● What you should do
Locate each line in the data that contains the string "bottom" and copy those lines.

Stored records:
— Start —

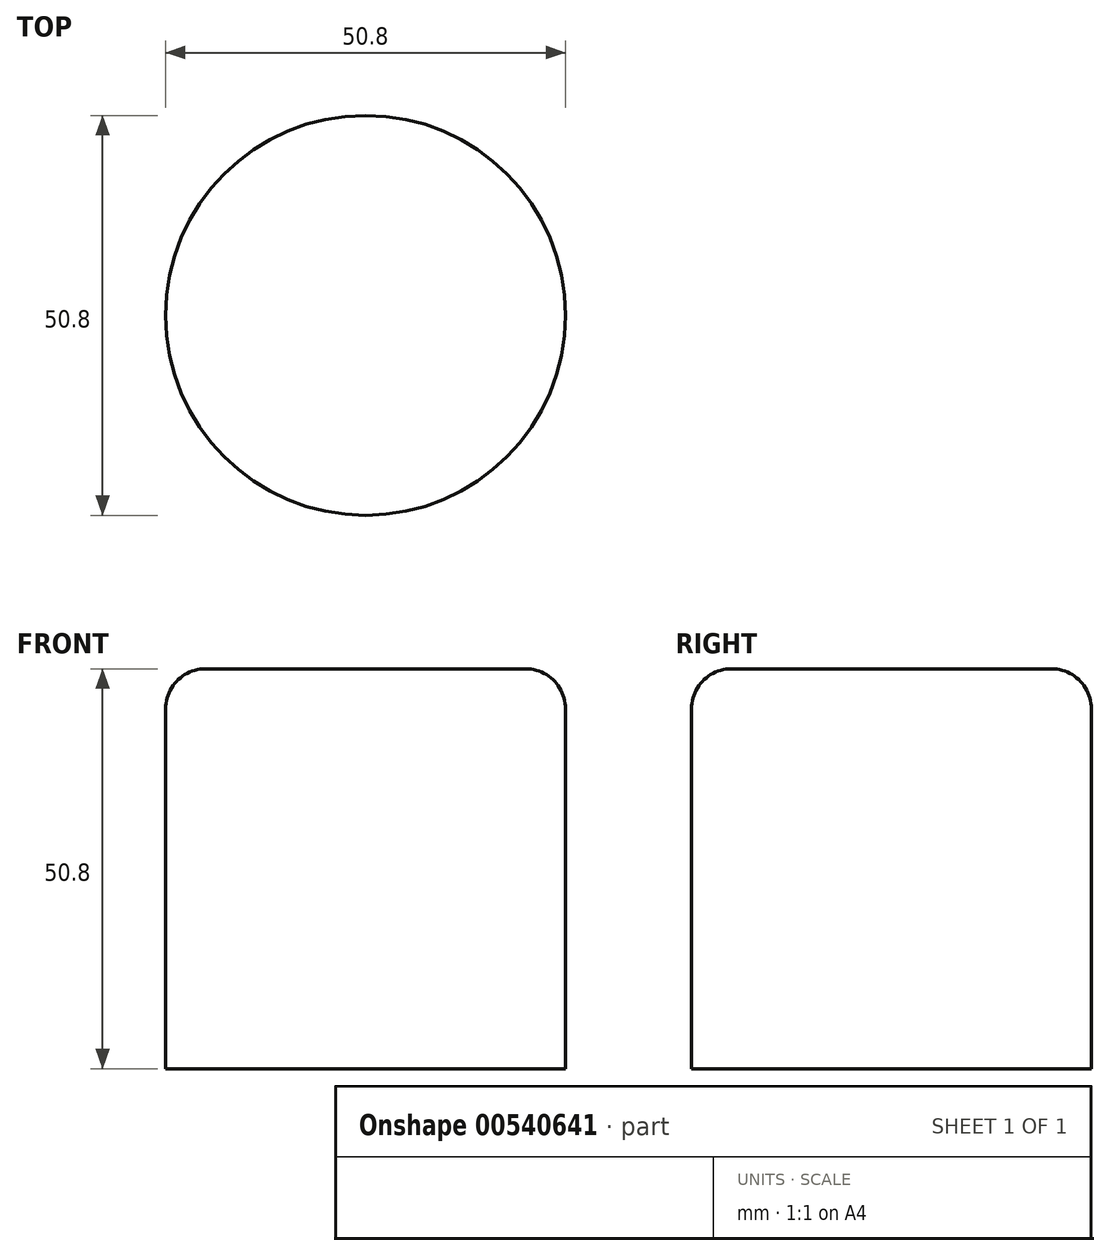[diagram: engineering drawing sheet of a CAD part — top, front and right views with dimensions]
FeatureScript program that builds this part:
annotation { "Feature Type Name" : "Feature", "Feature Type Description" : "" }
export const myFeature = defineFeature(function(context is Context, id is Id, definition is map)
    precondition{}
    {
        {
            var Q0;
            Q0=qCreatedBy(makeId("Top.planeOp"),FACE);
            var sketch = newSketch(context, id + "F0", { "sketchPlane" : qUnion([Q0])});
            skCircle(sketch, "E0", {"center": v(0, 0) * mm, "radius": 25.4 * mm});
            skSolve(sketch);
        }
        {
            var Q0;
            Q0=qCreatedBy(makeId("Top.planeOp"),FACE);
            cPlane(context, id + "F1", {"entities" : qUnion([Q0]), "cplaneType" : CPlaneType.OFFSET, "offset" : 50.8 * mm, "width" : 152.4 * mm, "height" : 152.4 * mm});
        }
        {
            var Q0;
            Q0=qCreatedBy(id+"F1.planeOp",FACE);
            cPlane(context, id + "F2", {"entities" : qUnion([Q0]), "cplaneType" : CPlaneType.OFFSET, "offset" : 101.6 * mm, "width" : 152.4 * mm, "height" : 152.4 * mm});
        }
        {
            var Q0;
            Q0=makeQuery(id+"F0.imprint","IMPRINT",FACE,{"disambiguationData":[TD([[makeQuery(id+"F0.imprint","IMPRINT",EDGE,{"derivedFrom":sQuery(id+"F0.wireOp",EDGE,"E0")}),1.0]])]});
            extrude(context, id + "F3", {"entities" : qUnion([Q0]), "depth" : 50.8 * mm, "offsetDistance" : 25.4 * mm});
        }
        {
            var Q0;
            Q0=makeQuery(id+"F3.opExtrude","CAP_EDGE",EDGE,{"disambiguationData":[OSD([sQuery(id+"F0.wireOp",EDGE,"E0")])],"isStart":false});
            fillet(context, id + "F4", {"entities" : qUnion([Q0]), "radius" : 5.08 * mm, "tangentPropagation" : true, "allowEdgeOverflow" : false});
        }
    });
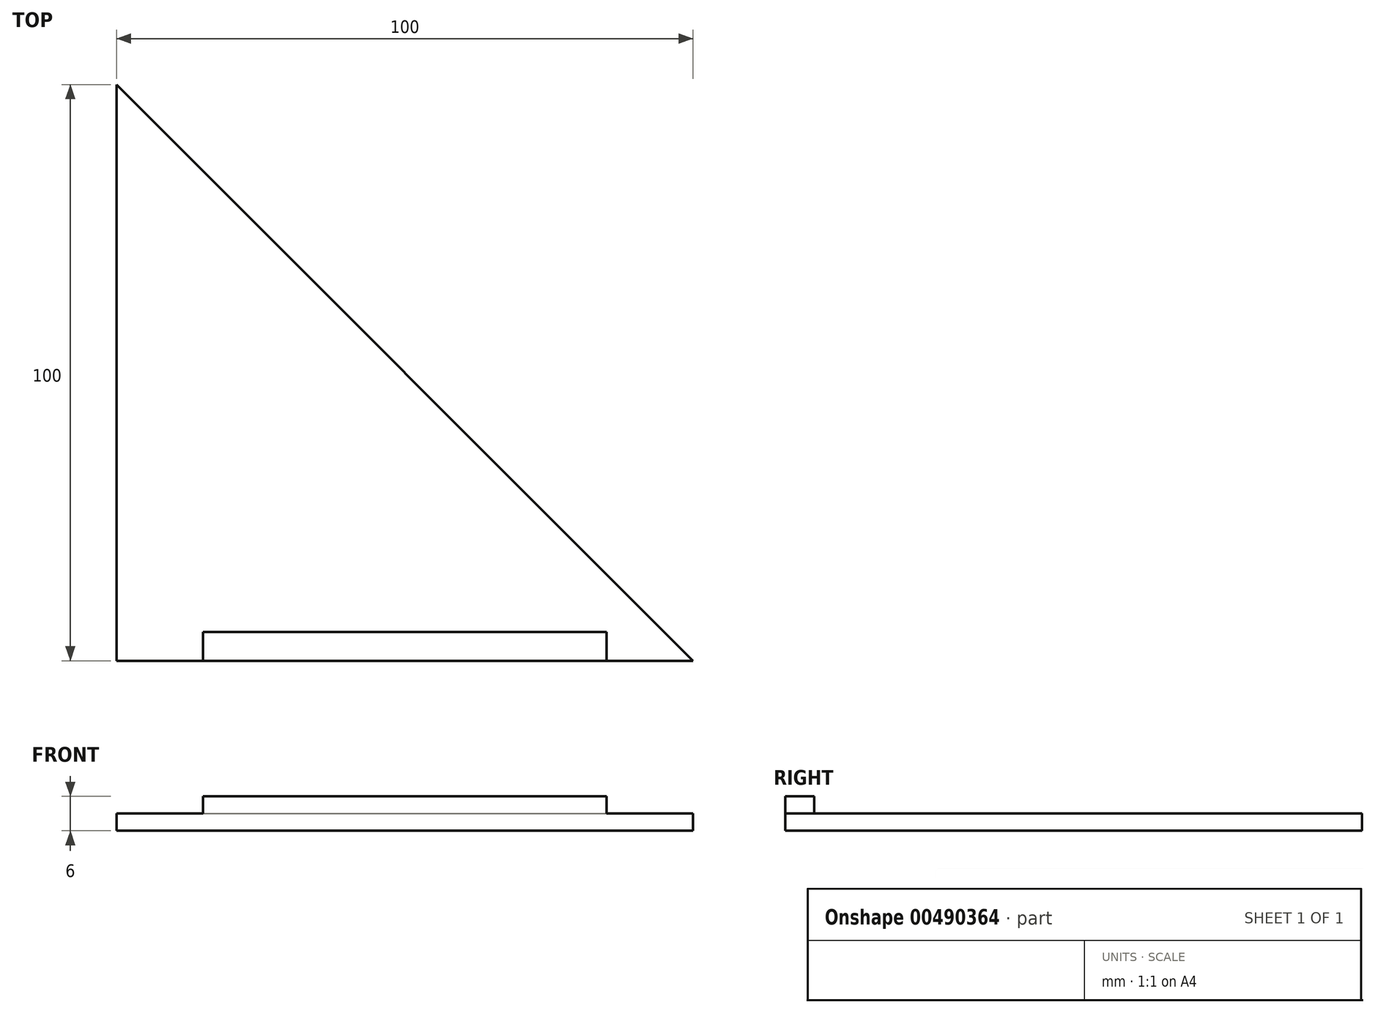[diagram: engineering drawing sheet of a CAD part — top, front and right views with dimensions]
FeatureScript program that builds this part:
annotation { "Feature Type Name" : "Feature", "Feature Type Description" : "" }
export const myFeature = defineFeature(function(context is Context, id is Id, definition is map)
    precondition{}
    {
        {
            var Q0;
            Q0=qCreatedBy(makeId("Top.planeOp"),FACE);
            var sketch = newSketch(context, id + "F0", { "sketchPlane" : qUnion([Q0])});
            skLineSegment(sketch, "E0.bottom", {"start": v(0, 0) * mm, "end": v(100, 0) * mm});
            skLineSegment(sketch, "E0.left", {"start": v(0, 0) * mm, "end": v(0, 100) * mm});
            skLineSegment(sketch, "E1", {"start": v(0, 100) * mm, "end": v(100, 0) * mm});
            skSolve(sketch);
        }
        {
            var Q0;
            Q0 = qSketchRegion(id + "F0", true);
            extrude(context, id + "F1", {"entities" : qUnion([Q0]), "depth" : 3 * mm});
        }
        {
            var Q0;
            Q0=makeQuery(id+"F1.opExtrude","CAP_FACE",FACE,{"disambiguationData":[OSD([sQuery(id+"F0.wireOp",EDGE,"E0.bottom"),sQuery(id+"F0.wireOp",EDGE,"E0.left"),sQuery(id+"F0.wireOp",EDGE,"E1")])],"isStart":false});
            var sketch = newSketch(context, id + "F2", { "sketchPlane" : qUnion([Q0])});
            skLineSegment(sketch, "E2.bottom", {"start": v(15, 0) * mm, "end": v(85, 0) * mm});
            skLineSegment(sketch, "E2.top", {"start": v(15, 5) * mm, "end": v(85, 5) * mm});
            skLineSegment(sketch, "E2.left", {"start": v(15, 0) * mm, "end": v(15, 5) * mm});
            skLineSegment(sketch, "E2.right", {"start": v(85, 0) * mm, "end": v(85, 5) * mm});
            skSolve(sketch);
        }
        {
            var Q0;
            Q0 = qSketchRegion(id + "F2", true);
            extrude(context, id + "F3", {"entities" : qUnion([Q0]), "operationType" : NewBodyOperationType.ADD, "depth" : 3 * mm});
        }
    });
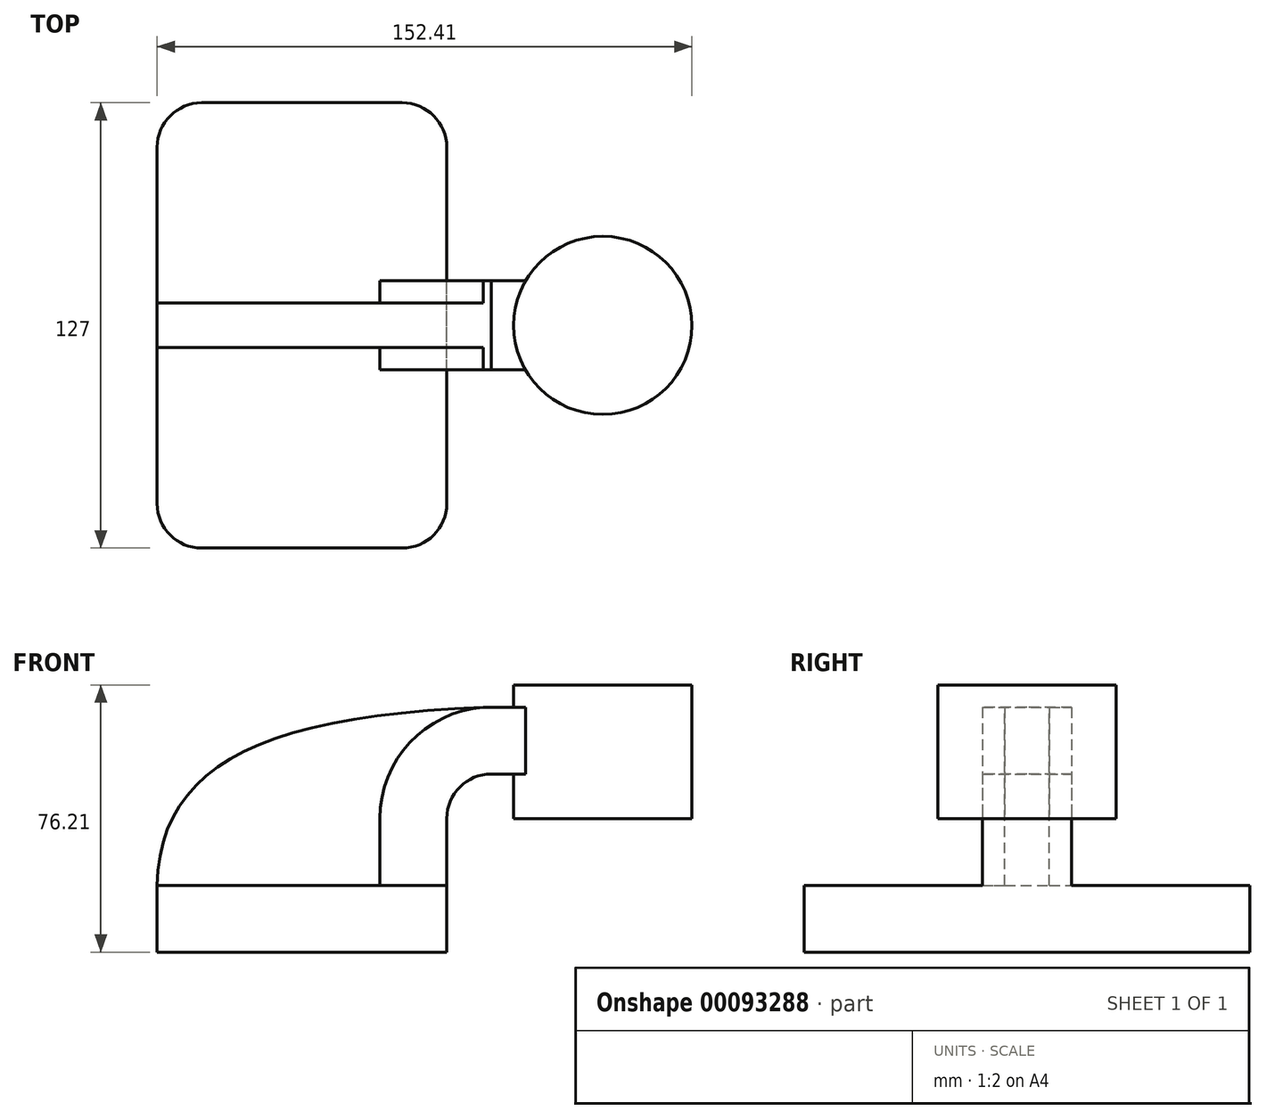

— End —

● Answer to the exercise
            skLineSegment(sketch, "E0.bottom", {"start": v(0, 0) * mm, "end": v(100, 0) * mm});
            Q0=makeQuery(id+"F1.opExtrude","CAP_FACE",FACE,{"disambiguationData":[OSD([sQuery(id+"F0.wireOp",EDGE,"E0.bottom"),sQuery(id+"F0.wireOp",EDGE,"E0.left"),sQuery(id+"F0.wireOp",EDGE,"E1")])],"isStart":false});
            skLineSegment(sketch, "E2.bottom", {"start": v(15, 0) * mm, "end": v(85, 0) * mm});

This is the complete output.